Novo Nordisk’s parent company plans to increase its capital expenditure to €6.5 billion by 2030

Novo Holdings, the holding company responsible for managing the assets and wealth of the Novo Nordisk Foundation, plans to increase its capital expenditure (Capex) to 7 billion dollars (6.5 billion euros) by 2030, boosted by the turnover of both Ozempic and Wegovy, according to the ‘Financial Times’. The firm, which controls 77% of the Danish pharmaceutical company, expects that the annual disbursement will be 5,000 million dollars (4,643 million euros) over the next five years, and then increase the amount by 2,000 million dollars (1,857 million euros). euros) more by 2030. “We have a constantly growing investment portfolio that generates very attractive returns,” said the CEO of Novo Nordisk, Kasim Kutay, in an interview with the economic newspaper. “That will allow us to continue growing, and, well, then we obviously have the growth of Ozempic and Wegovy, and many dividends… we have more money than ever to invest,” he summarized. In this sense, the company’s weight loss and diabetes area is expected to reach a value of 100,000 million dollars (92,856 million euros) by 20230, even despite competition from the American laboratory Eli Lilly, with drugs similar to Ozempic or Wegovy. Thus, in order to expand its production capacity and be able to meet growing demand, Novo Holdings reached an agreement last week to purchase Catalent, valued at 16.5 billion dollars (15.321 million euros), after which it will sell to the Danish pharmaceutical company three production centers in exchange for 11,000 million dollars (10,214 million euros).
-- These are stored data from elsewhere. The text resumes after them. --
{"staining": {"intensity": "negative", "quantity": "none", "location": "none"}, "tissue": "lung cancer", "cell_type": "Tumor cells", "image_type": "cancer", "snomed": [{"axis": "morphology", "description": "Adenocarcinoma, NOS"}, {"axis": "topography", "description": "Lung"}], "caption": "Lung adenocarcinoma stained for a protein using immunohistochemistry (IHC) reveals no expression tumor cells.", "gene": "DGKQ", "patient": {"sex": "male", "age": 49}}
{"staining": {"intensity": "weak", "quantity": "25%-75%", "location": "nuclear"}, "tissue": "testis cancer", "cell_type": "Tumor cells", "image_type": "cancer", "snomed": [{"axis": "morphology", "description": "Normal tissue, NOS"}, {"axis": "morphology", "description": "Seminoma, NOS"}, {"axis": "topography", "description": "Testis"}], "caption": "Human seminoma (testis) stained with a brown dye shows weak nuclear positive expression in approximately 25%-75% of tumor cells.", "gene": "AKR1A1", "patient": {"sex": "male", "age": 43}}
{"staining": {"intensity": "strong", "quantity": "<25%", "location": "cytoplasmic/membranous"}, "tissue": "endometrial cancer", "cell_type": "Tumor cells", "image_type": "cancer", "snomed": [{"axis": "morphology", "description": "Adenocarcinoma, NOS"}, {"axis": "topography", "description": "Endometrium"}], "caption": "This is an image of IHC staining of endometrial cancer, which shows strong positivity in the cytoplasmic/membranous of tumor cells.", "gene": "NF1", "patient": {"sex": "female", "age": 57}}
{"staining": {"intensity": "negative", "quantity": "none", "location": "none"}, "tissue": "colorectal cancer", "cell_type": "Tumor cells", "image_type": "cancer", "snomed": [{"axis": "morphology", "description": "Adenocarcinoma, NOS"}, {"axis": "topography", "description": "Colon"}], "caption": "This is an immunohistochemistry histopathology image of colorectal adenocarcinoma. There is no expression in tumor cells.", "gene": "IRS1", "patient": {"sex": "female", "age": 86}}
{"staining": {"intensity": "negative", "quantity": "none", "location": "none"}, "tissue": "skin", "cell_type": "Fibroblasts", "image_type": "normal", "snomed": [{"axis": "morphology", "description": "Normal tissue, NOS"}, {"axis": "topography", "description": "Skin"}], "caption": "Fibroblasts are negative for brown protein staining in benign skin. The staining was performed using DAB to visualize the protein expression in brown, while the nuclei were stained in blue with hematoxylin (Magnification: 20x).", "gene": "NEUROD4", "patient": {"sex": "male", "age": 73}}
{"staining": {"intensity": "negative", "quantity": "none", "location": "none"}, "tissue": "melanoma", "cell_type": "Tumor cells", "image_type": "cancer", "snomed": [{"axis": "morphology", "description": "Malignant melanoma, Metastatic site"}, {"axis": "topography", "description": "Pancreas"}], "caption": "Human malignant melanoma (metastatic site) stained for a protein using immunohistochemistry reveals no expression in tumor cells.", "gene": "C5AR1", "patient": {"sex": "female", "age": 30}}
These sites are located in Anagni (Italy), Brussels (Belgium) and Bloomington (United States) and employ more than 3,000 people. In this way, all of Catalent’s outstanding shares will be acquired at a price of $63.50 (€58.96) per share in cash, which represents a 16.5% premium over the closing price on Friday, December 2. February. The transaction is expected to close by the end of 2024, subject to customary closing conditions, including approval by Catalent shareholders, and upon completion of applicable regulatory requirements. During the evaluation of possible alternatives, Catalent’s board unanimously determined that the transaction with Novo Holdings is in the best interest of the company and unanimously recommended that shareholders vote in favor of the transaction. Following the closing of the merger, Catalent shares will no longer be listed on the New York Stock Exchange and Catalent will become a private company.